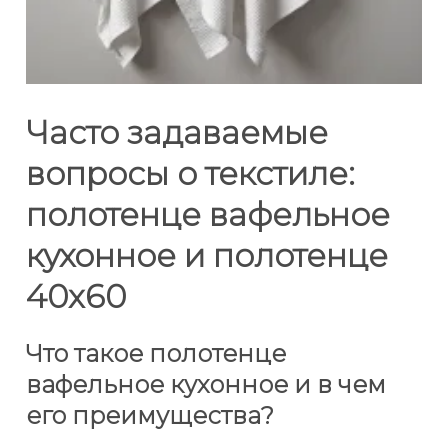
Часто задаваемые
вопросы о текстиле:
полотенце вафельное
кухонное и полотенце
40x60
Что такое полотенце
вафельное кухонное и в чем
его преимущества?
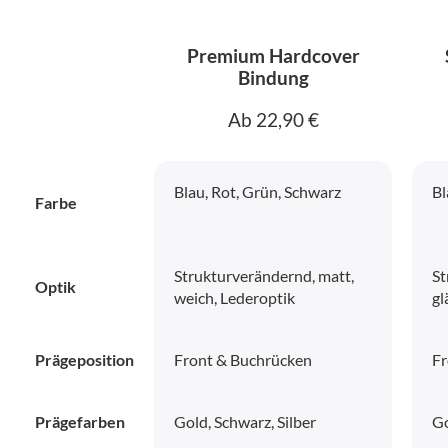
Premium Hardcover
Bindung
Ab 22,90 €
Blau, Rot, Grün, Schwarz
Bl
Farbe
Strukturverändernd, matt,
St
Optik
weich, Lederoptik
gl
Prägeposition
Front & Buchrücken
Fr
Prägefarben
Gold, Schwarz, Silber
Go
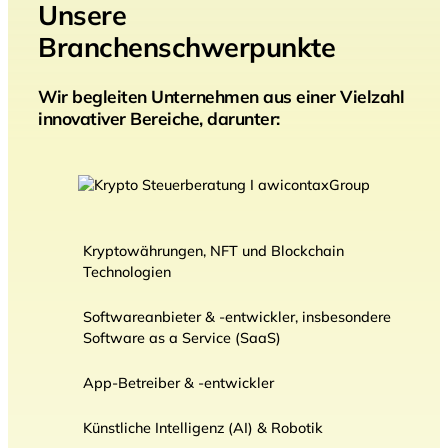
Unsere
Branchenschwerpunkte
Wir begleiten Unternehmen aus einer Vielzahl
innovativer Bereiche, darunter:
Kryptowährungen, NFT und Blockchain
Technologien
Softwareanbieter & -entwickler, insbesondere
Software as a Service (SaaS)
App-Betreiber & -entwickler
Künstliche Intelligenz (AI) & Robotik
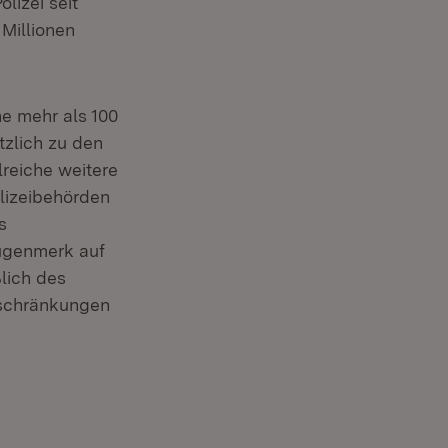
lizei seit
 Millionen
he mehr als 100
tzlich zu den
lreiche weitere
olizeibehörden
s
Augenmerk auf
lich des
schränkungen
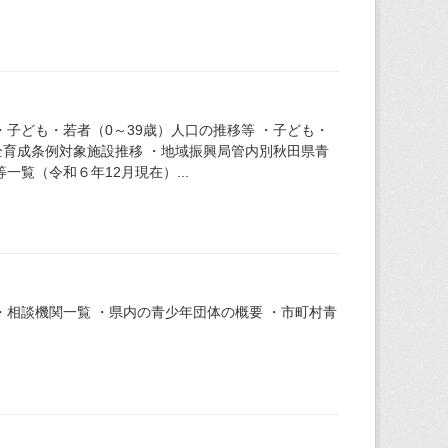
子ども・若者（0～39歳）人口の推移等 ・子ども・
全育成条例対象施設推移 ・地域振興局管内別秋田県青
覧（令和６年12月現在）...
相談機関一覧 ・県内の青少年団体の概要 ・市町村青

┄┄┄┄┄┄┄┄┄┄

What you have to do
Rewrite the entries as a JSON list of strings, one string per line and with blank lines left out, starting at the line that contains "子ども・若者（0～39歳）人口の推移等 ・子ども・" and ending at the last line of the entries.

Result below
[
  "子ども・若者（0～39歳）人口の推移等 ・子ども・",
  "全育成条例対象施設推移 ・地域振興局管内別秋田県青",
  "覧（令和６年12月現在）...",
  "相談機関一覧 ・県内の青少年団体の概要 ・市町村青"
]